Implementation of Hindi OCRs and Applications for Parliament Debates

Hindi OCR was implemented in the Lok Sabha, and it was successfully carried out by the Consortium members for the OCR project - IIIT Hyderabad, IIT Delhi, IIT Jodhpur, IIT Bombay, CDAC Noida, and Punjabi University Patiala. The proceedings from Lok Sabha are then made available in scanned (pdf/image) format and are mainly in the Hindi language. PDL (Parliament Digital Library) provides archived information about various parliamentary documents at eparlib.nic.in. As the data is available in image format, text extraction, searching, editing, indexing, and other text processing techniques cannot be applied to the documents. Instead of manually transcribing the text, which is time-consuming and prone to errors, an OCR system was required to process the formatted scanned document and convert the Unicode text into digital format. The project team, which is led by IIIT Hyderabad, developed high-accuracy recognisers for printed, handwritten, and scene text for all the 22 scheduled Indian languages. This will open up opportunities for the technologies that use Indian language OCR systems. The technologies will be made available to start-ups and industries, state and Central Governments, banks, service centres, NGOs, researchers and students. The group from IIIT, Hyderabad has also developed Indian language OCR systems for 13 Indian languages under the “Natural Language Translation mission (Bhashini)” funded by the Ministry of Electronics and Information Technology (Government of India). They plan to deploy the OCR products in different organizations based on their requirements, as use-case implementation for the improvement of OCR based on user feedback.  
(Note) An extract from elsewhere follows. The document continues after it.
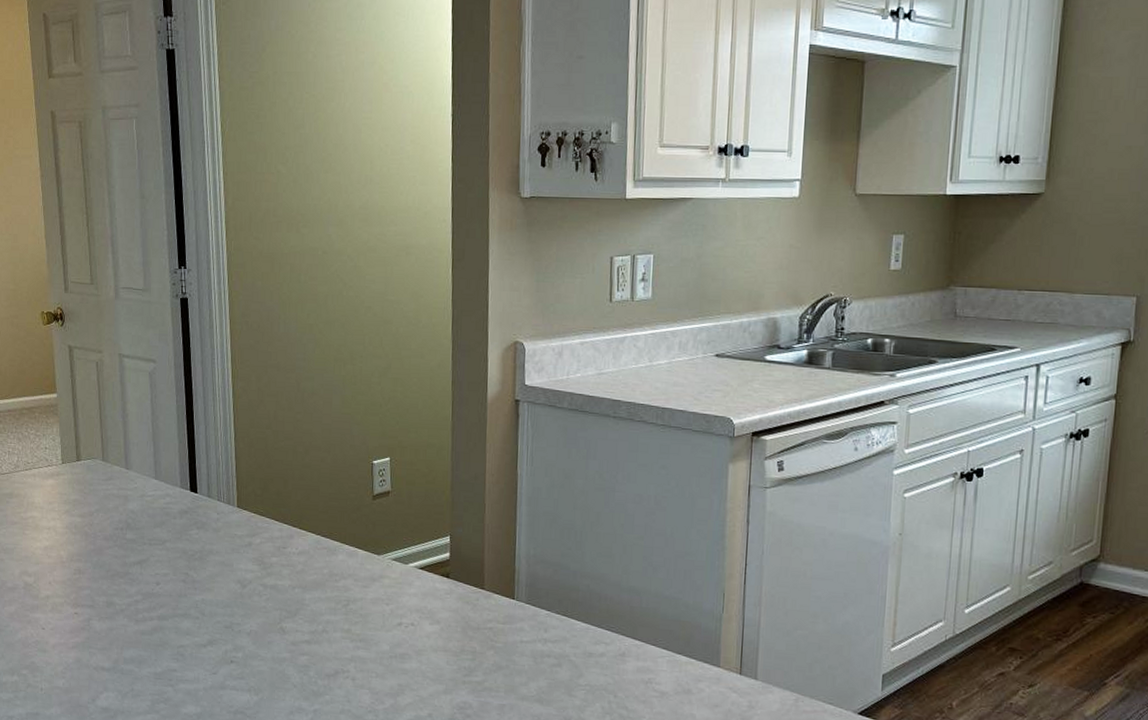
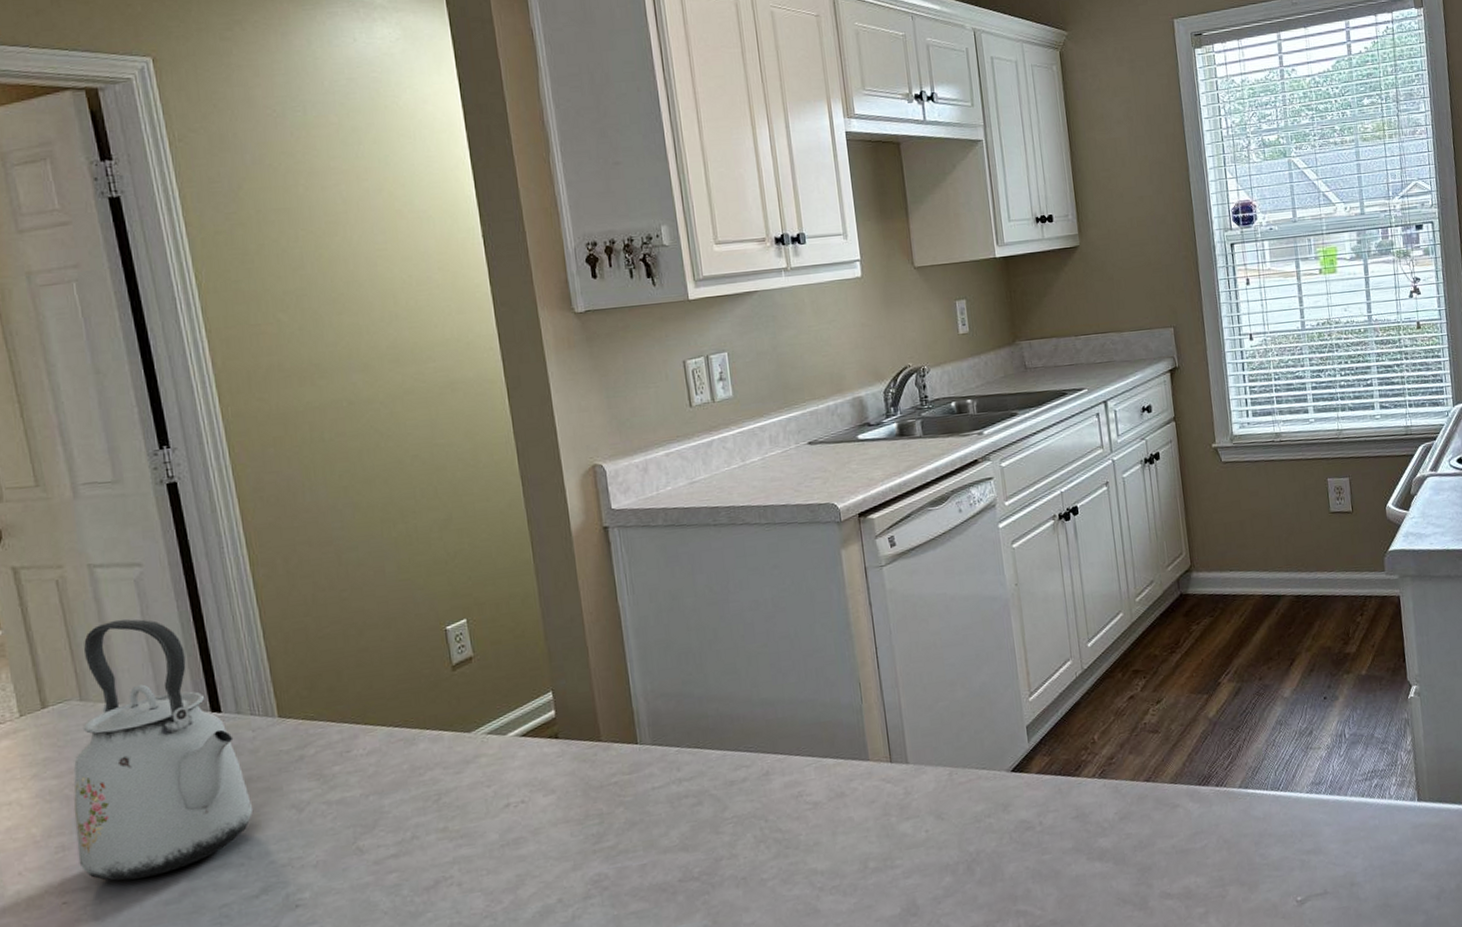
kettle: none [88,402,211,610] -> present [73,619,254,881]

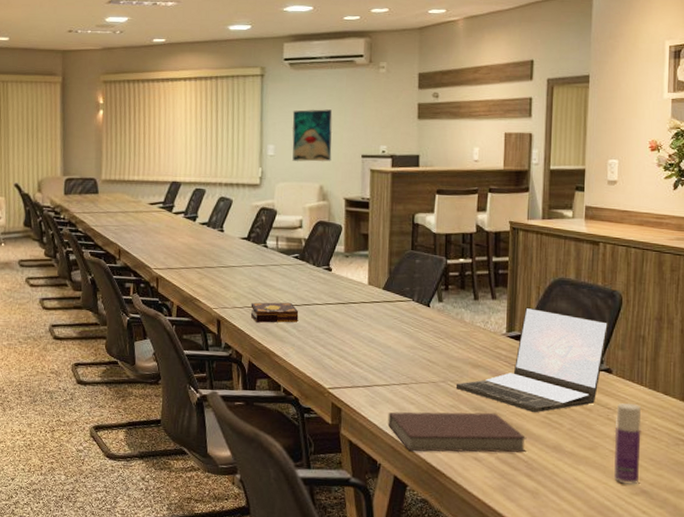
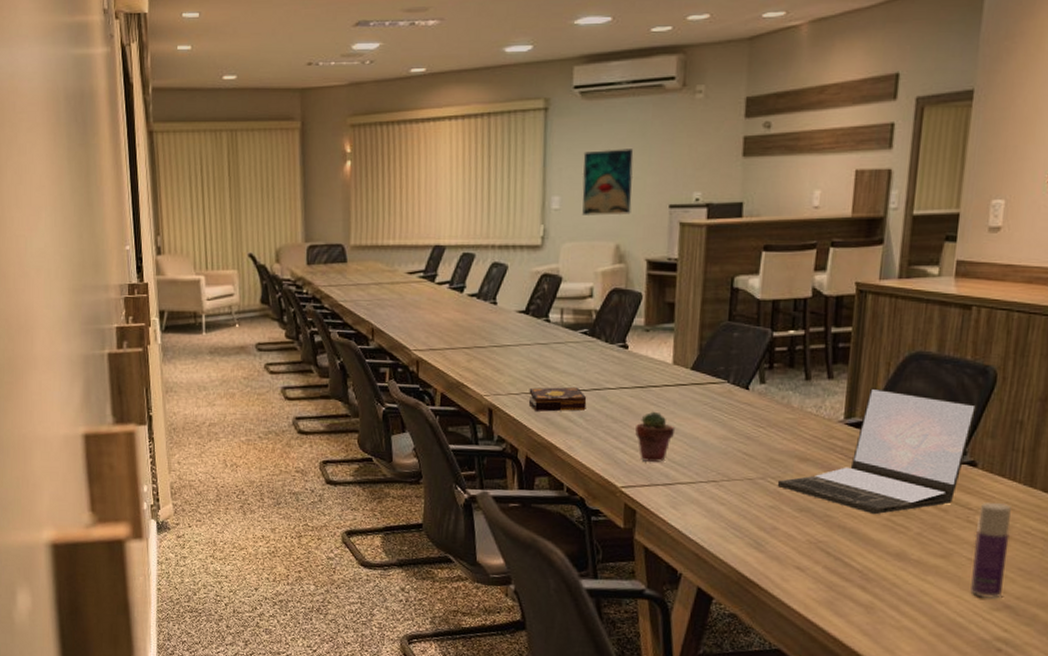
potted succulent: none [339,324,372,368] -> present [635,411,676,463]
notebook: present [388,411,527,453] -> none [691,513,863,561]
Basic Architectural features:

“Natural Language Translation mission (Bhashini)”

OCR features for PDL

  • Making the scanned content available to CDAC/Consortium [PDL]
  • Execution of Hindi OCR developed by consortia on received scanned documents (approximately 15 lakh pages) [CDAC/Consortia]
  • Conversion of OCRed documents to PDF/a format and transferring to PDL [CDAC/Consortia]
  • This does not involve any manual correction or post-editing

The current use-case implementation is being carried out by CDAC Noida (Front-End and execution agency), IIIT Hyderabad, and Punjabi University, Patiala for Hindi OCR.